Alert Group	Alert Name	Description	Alert Processing Algorithm
blackbox.rules	EndpointDown	The Endpoint is unavailable, for example, a web service or LDAP server	Go to the endpoint node, use logs to determine the cause of the failure, and restore the service's operation.
blackbox.rules	SSLCertExpiringSoon	The SSL certificate is expiring in (number of days)	Reissue the certificate or contact the issuer.
clickhouse.rules	ClickhouseInsertRateLow	Low data insertion rate into ClickHouse	Check average insertion rate in graphs, validate ClickHouse status, and check chwriter.
clickhouse.rules	DiskSpacePredictionCH	Disk space usage in ClickHouse will exceed N% in 3 days	Clean up old data in ClickHouse using chpolicy.
consul.rules	ConsulServicesCountDecrease	More than N% of service processes are not running	Investigate why services are no longer registered in Consul.
infra.rules	CPUUsageHigh	CPU usage exceeds %	Determine the cause of increased consumption and take action if necessary.
infra.rules	MemoryUsageHigh	Memory usage exceeds %	Determine the cause of increased consumption and take action if necessary.
infra.rules	SwapUsageHigh	Swap usage exceeds %	Determine the cause of increased consumption and take action if necessary.
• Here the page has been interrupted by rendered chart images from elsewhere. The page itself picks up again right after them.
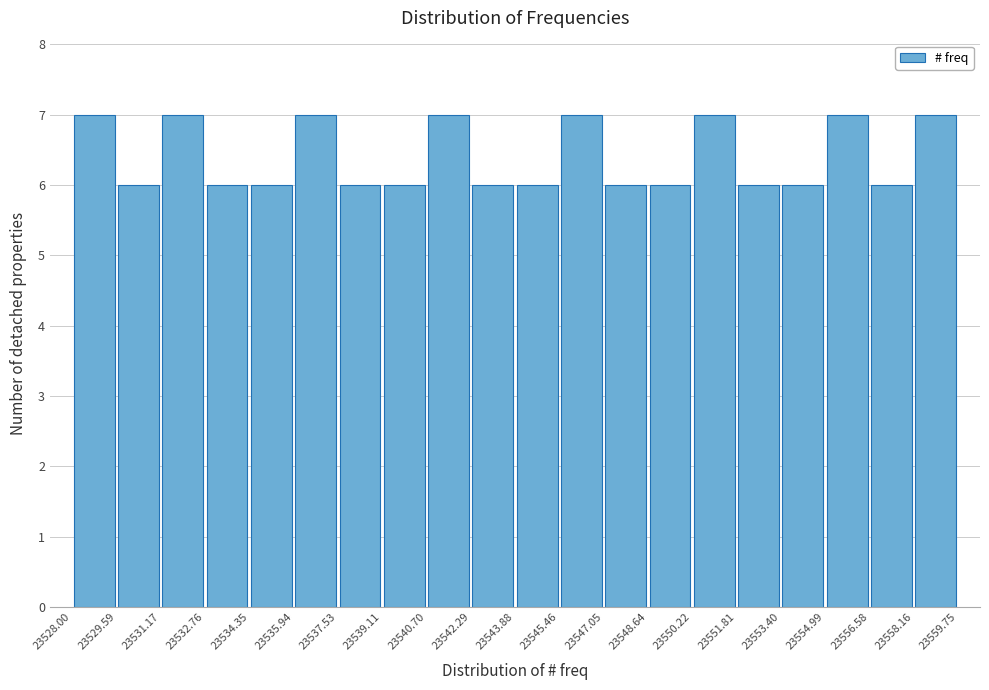

Reading left to right, transcribe this chart: for each bar, give the range it covers on the x-axis and its height. The values are not printed on the chart, so give them approximately, as read against the axis.

23528.00 to 23529.59: 7
23529.59 to 23531.17: 6
23531.17 to 23532.76: 7
23532.76 to 23534.35: 6
23534.35 to 23535.94: 6
23535.94 to 23537.53: 7
23537.53 to 23539.11: 6
23539.11 to 23540.70: 6
23540.70 to 23542.29: 7
23542.29 to 23543.88: 6
23543.88 to 23545.46: 6
23545.46 to 23547.05: 7
23547.05 to 23548.64: 6
23548.64 to 23550.22: 6
23550.22 to 23551.81: 7
23551.81 to 23553.40: 6
23553.40 to 23554.99: 6
23554.99 to 23556.58: 7
23556.58 to 23558.16: 6
23558.16 to 23559.75: 7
infra.rules	LoadAverageHigh	High load average	Determine the cause of increased consumption and take action if necessary.
infra.rules	DiskSpaceUsage	Disk space usage exceeds %	Depending on the node type, take the following actions: 1) For MongoDB - unload archival collections, run compaction, as a last resort, initiate data transfer 2) For Postgres - check log sizes (log rotation, log cleaning) 3) For ClickHouse - use chpolicy, clean old data 4) Conduct investigations.
infra.rules	DiskInodesUsageHigh	Inode usage exceeds %	Conduct investigations.
infra.rules	SystemReboot	System rebooted	Determine the reason for the reboot.
liftbridge.rules	CorrelatorQueueTooLarge	Message queue for the correlator service exceeds N	Check the duration of the situation in graphs, access correlator logs, and restart the service if necessary.
liftbridge.rules	ClassifierQueueTooLarge	Message queue for the classifier service exceeds N	Check the duration of the situation in graphs, access classifier logs, and restart the service if necessary.
liftbridge.rules	UncommitedMessagesTooMuch	Not all messages are replicated to all replicas according to the ISR number	Check the logs of all Liftbridge services, possibly one of the cluster nodes is unavailable or Liftbridge migrations are not completed.
liftbridge.rules	StreamInvertedValue	Cursor shift occurred	Fix by recreating the stream.
mongo.rules	MongoClasterServerCountChange	MongoDB cluster has reduced in size	Determine the cause of the member's unavailability and restore availability.
mongo.rules	MongoConnectionLow	No open connections to MongoDB	Determine why there are no active connections.
mongo.rules	MongoReplicationLag	MongoDB replication lag	Check logs, run resync if necessary.
noc.rules	FMNoEscalations	Number of created incidents in the external system is zero	Check escalator logs, service status, review incident graphs.
noc.rules	FmTooManyAlerts	High percentage of incidents	Check the situation on graphs.
noc.rules	LateTasksOnPool	Polling task execution delay	Check graphs, check activator logs.
noc.rules	LateTasksScheduler	Scheduler task queue overload	Check scheduler logs, review incident graphs. If no incidents are present, it may be due to slow response time from the database.
noc.rules	HighTracesPerSecond	High trace generation rate from activator	Check activator logs, probably related to hardware profile errors.
noc.rules	HighTracesPerSecond	High trace generation rate from non-activator	Check service logs, possibly related to database unavailability.
postgres.rules	PostgresqlDeadlocksHigh	Deadlocks detected in PostgreSQL	If the situation repeats frequently, search for answers in PostgerSQL logs.
postgres.rules	PostgresqlBackendsLow	Number of free connections to PostgreSQL	Install pgbouncer, increase the number of threads, check which PostgreSQL connections never terminate.